__Task goal__.
Check each line of the data for "relevanceai", then give the number of lines that have it, without any other words.
** Data extracts follows **
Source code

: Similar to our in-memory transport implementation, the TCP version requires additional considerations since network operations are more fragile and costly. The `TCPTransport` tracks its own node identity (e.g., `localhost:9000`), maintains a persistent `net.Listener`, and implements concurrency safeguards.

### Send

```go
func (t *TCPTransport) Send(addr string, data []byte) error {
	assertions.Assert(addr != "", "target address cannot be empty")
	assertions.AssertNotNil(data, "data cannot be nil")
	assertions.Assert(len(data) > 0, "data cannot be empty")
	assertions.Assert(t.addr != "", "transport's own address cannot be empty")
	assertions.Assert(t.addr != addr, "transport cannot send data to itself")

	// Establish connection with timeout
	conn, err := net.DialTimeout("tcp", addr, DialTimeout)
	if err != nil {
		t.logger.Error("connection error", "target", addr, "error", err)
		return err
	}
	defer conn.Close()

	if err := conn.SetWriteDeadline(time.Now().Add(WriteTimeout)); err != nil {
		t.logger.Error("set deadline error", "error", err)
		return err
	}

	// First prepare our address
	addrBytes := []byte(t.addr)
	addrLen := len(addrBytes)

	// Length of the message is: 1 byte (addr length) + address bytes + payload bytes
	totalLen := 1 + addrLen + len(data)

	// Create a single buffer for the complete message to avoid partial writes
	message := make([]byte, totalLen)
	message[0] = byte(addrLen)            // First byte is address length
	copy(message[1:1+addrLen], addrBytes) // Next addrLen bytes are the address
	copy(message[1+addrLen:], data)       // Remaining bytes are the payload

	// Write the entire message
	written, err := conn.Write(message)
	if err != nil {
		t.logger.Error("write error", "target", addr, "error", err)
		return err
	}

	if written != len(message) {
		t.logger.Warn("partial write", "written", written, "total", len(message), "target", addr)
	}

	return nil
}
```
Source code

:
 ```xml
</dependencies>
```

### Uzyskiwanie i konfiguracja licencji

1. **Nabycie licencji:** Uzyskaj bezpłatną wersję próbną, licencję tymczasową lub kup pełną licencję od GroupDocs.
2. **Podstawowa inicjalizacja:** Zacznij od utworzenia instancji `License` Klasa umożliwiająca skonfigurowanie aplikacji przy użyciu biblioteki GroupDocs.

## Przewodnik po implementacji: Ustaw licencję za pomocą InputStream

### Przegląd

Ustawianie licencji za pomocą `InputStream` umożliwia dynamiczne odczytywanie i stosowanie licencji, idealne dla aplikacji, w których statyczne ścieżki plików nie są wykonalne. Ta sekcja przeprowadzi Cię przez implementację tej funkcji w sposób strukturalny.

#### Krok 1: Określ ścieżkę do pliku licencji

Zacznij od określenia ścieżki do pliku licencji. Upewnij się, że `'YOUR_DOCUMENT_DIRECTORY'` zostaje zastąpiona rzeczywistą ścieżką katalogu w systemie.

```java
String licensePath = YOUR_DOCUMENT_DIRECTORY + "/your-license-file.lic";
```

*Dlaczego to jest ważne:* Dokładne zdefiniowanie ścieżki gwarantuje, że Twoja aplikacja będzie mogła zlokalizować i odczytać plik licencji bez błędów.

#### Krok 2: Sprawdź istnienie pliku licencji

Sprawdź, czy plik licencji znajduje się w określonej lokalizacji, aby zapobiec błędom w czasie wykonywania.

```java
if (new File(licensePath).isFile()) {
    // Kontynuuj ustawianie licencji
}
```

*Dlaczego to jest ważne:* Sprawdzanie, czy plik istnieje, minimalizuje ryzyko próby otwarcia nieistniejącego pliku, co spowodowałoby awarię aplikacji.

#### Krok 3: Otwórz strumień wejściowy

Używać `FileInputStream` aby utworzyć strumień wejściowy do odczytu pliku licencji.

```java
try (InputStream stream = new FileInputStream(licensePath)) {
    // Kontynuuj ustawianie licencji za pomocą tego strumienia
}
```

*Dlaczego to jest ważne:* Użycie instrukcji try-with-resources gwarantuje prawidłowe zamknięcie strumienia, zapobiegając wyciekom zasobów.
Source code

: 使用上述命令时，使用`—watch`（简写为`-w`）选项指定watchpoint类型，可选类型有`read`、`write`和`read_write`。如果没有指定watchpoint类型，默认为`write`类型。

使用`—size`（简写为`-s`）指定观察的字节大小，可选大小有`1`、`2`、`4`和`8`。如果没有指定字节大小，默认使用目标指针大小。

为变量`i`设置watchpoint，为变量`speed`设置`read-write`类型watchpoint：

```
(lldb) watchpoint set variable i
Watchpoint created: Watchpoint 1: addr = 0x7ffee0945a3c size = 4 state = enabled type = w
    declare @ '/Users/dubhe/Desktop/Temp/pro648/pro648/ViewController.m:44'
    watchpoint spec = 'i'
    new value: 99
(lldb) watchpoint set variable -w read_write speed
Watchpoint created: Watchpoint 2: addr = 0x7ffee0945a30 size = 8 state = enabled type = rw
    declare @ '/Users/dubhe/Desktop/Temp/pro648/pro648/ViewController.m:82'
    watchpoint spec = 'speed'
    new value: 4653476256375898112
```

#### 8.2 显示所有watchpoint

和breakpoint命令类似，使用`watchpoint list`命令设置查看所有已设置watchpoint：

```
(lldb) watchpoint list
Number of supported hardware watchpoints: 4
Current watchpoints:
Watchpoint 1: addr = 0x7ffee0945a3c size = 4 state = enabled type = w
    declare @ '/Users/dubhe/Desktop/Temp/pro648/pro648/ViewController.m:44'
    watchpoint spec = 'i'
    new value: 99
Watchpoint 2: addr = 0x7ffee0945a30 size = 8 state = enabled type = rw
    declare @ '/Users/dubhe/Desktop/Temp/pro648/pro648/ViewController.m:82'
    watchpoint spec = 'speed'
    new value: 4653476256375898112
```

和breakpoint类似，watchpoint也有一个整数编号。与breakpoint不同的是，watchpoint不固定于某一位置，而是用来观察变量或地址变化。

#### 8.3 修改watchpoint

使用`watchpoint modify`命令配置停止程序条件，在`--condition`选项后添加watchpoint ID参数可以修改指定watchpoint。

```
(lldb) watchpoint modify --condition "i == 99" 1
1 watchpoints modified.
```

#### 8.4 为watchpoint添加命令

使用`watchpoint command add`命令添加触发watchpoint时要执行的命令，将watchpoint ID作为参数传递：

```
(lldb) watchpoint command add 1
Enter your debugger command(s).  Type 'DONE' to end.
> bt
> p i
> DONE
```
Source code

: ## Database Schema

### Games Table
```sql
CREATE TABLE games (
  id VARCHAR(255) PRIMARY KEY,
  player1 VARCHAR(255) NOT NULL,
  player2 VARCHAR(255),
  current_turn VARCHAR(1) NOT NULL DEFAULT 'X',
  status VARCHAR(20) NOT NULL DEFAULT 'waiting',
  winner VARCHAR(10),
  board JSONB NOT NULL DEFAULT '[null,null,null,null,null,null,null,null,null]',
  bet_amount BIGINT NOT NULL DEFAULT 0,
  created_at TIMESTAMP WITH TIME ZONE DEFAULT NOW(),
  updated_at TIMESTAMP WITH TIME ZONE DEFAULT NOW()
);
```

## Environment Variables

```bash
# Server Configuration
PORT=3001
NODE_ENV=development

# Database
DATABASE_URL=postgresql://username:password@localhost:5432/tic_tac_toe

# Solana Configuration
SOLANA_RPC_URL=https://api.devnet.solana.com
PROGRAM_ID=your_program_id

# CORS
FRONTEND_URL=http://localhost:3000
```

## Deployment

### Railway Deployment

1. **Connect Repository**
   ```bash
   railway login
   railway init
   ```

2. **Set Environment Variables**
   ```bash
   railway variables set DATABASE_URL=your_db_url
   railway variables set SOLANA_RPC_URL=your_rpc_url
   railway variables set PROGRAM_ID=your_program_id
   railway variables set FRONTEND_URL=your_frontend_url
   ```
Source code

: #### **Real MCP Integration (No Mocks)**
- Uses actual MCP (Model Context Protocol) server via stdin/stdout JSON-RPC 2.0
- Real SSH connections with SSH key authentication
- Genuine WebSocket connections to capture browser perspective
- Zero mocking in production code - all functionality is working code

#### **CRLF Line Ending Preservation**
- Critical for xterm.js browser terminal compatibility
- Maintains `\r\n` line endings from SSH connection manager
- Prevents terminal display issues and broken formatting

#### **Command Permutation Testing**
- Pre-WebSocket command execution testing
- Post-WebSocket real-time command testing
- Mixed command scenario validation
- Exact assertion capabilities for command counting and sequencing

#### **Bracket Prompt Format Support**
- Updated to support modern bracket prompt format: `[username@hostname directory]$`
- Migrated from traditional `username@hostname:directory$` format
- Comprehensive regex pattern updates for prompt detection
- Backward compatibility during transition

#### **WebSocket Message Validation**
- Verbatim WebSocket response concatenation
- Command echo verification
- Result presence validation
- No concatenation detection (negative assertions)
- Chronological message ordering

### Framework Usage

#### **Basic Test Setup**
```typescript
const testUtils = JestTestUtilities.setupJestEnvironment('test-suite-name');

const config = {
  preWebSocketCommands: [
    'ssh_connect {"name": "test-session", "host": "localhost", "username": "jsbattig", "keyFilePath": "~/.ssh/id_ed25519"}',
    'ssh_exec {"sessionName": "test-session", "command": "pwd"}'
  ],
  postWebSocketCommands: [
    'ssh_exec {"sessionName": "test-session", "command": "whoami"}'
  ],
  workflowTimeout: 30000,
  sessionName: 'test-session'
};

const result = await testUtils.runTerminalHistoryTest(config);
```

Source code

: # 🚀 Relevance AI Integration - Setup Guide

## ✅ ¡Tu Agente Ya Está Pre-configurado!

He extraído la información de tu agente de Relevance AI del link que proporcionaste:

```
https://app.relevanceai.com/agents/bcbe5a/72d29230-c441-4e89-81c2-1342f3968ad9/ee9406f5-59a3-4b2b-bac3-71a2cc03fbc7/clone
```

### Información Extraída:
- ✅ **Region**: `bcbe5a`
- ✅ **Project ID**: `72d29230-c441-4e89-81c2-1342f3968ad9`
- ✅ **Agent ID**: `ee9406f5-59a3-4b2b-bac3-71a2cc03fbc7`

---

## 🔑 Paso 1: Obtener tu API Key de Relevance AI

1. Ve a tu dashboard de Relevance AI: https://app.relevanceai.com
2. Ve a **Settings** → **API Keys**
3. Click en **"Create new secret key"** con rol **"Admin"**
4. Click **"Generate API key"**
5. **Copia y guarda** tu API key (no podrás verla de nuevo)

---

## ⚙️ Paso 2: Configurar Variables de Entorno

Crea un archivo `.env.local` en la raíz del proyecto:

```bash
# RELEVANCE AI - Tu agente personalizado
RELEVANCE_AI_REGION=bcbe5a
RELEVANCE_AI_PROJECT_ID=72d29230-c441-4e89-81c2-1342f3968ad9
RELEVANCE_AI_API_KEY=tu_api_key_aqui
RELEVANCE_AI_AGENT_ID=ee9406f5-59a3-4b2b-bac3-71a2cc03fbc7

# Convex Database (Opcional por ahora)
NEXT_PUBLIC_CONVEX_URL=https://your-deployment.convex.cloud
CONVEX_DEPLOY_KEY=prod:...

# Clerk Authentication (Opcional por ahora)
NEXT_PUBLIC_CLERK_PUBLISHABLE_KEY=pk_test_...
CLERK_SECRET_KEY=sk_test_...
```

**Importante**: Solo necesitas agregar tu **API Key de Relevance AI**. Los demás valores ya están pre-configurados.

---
** End of Data extracts **
__Result__.
2